YOUR OBJECTIVE
Reproduce word for word the lines of the rows from the very first line through the line containing "Abelardo de la Espriella comenzó", including both of these lines.
BEGIN
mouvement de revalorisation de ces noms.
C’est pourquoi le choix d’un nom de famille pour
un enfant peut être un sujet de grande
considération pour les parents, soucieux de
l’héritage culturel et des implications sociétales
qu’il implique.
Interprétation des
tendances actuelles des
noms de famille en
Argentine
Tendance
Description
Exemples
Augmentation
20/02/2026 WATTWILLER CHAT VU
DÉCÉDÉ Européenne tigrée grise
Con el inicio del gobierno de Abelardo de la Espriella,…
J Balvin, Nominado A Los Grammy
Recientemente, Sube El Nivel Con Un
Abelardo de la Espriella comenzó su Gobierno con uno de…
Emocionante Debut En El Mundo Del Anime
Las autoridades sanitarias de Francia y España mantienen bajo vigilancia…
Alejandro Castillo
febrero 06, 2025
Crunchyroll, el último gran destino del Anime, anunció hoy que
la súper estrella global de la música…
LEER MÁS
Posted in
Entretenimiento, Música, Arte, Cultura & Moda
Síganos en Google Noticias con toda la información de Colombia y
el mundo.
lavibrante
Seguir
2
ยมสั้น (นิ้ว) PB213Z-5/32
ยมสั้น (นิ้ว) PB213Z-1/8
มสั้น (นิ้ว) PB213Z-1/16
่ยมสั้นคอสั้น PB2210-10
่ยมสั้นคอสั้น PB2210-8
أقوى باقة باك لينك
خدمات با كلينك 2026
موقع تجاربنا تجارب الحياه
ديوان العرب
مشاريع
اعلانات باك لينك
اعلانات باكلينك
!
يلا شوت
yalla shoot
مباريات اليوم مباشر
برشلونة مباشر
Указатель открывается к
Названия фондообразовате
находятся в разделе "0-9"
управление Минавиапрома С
END
RESULT OF THE TASK
mouvement de revalorisation de ces noms.
C’est pourquoi le choix d’un nom de famille pour
un enfant peut être un sujet de grande
considération pour les parents, soucieux de
l’héritage culturel et des implications sociétales
qu’il implique.
Interprétation des
tendances actuelles des
noms de famille en
Argentine
Tendance
Description
Exemples
Augmentation
20/02/2026 WATTWILLER CHAT VU
DÉCÉDÉ Européenne tigrée grise
Con el inicio del gobierno de Abelardo de la Espriella,…
J Balvin, Nominado A Los Grammy
Recientemente, Sube El Nivel Con Un
Abelardo de la Espriella comenzó su Gobierno con uno de…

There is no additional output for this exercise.